Alejandro Larrubiera


Cuento


Para «tí» Gildo, el tamborilero de Villabrines, había llegado el plazo fatal, é inexcusable de pagar la deuda que todos contraemos al nacer: el buen hombre se iba por la posta. Así lo afirmaba grave y solemne don Cleóbulo, el médico, á los parientes que silenciosos y con cara de circunstancias acudieron á la casona propiedad del tío Gildo; los tales deudos no sentían grandemente la desgracia que sobrevendría, á creer en la honrada palabra del Hipócrates del lugar.

Al tamborilero no le tenían cariño, porque él vivió á sus anchas, alejado de los suyos, sin otro afecto que el de Lucas, un muchacho que el tío Gildo recogió de no se sabe dónde, y que andando el tiempo, fué para el pobre viejo, amigo, criado, guía y consejero solícito y fiel.

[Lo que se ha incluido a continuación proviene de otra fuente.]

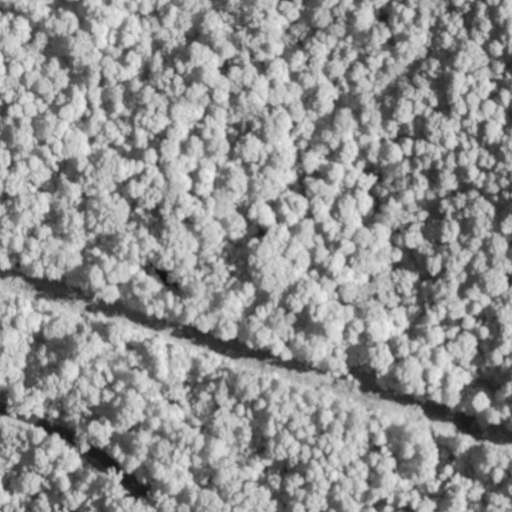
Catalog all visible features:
road: (94, 442)
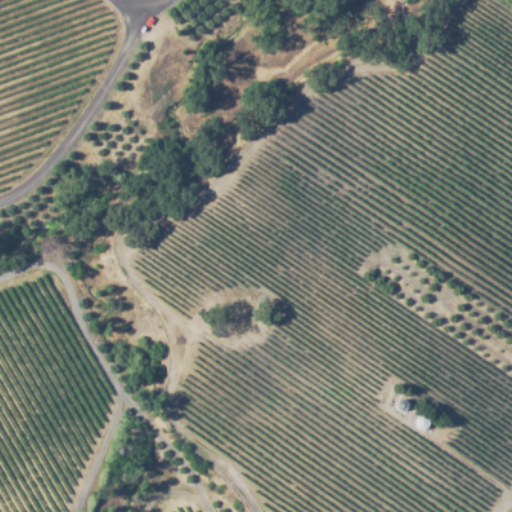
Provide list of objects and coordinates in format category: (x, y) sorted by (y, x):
road: (142, 16)
road: (78, 113)
building: (438, 300)
building: (399, 404)
building: (420, 421)
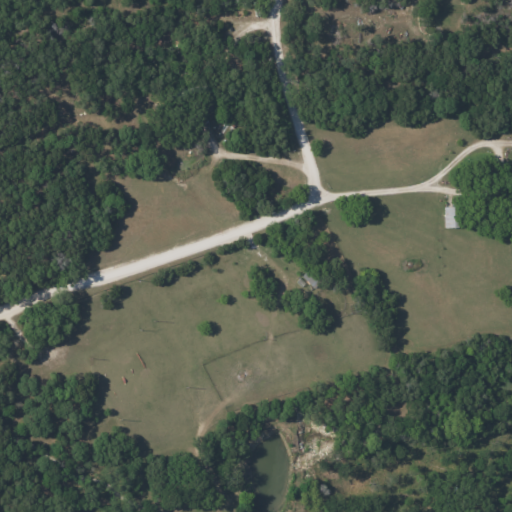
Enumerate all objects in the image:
road: (247, 155)
road: (422, 182)
building: (448, 216)
road: (259, 222)
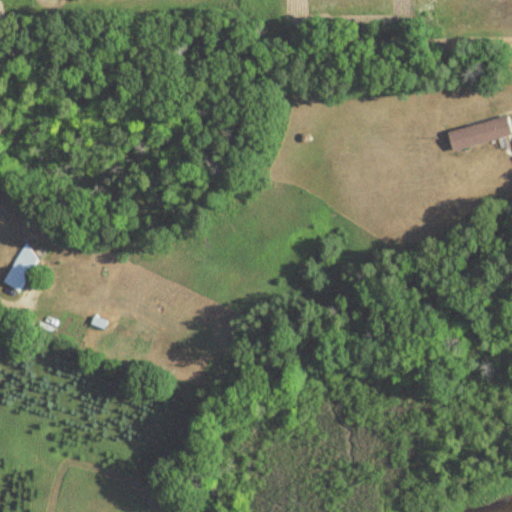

Fué en progresión creciente la amistad de ambos; quien ignorase la caritativa acción de «tí» Gildo y los viera en romerías, fiestas y holgorios, tendríalos por padre é hijo, impresionado de la cariñosa solicitud con que se atendían y ayudaban en el alegre oficio suyo: últimamente el viejo, apenas si daba un redoble en el tamboril que por espacio de medio siglo habíale ayudado á ganarse la vida. Lucas era el que lo hacía «hablar» con maestría sólo comparable ó la alcanzada por su protector.

Clavada como espina en sus mezquinos corazones sentían los parientes la protección que el viejo dispensaba á Lucas, y aun murmuraban entre sí que éste pararía en algún testamento por el cual haríase el inclusero —así designaban al pobre muchacho— dueño y señor de la poca ó mucha hacienda de «tí» Gildo.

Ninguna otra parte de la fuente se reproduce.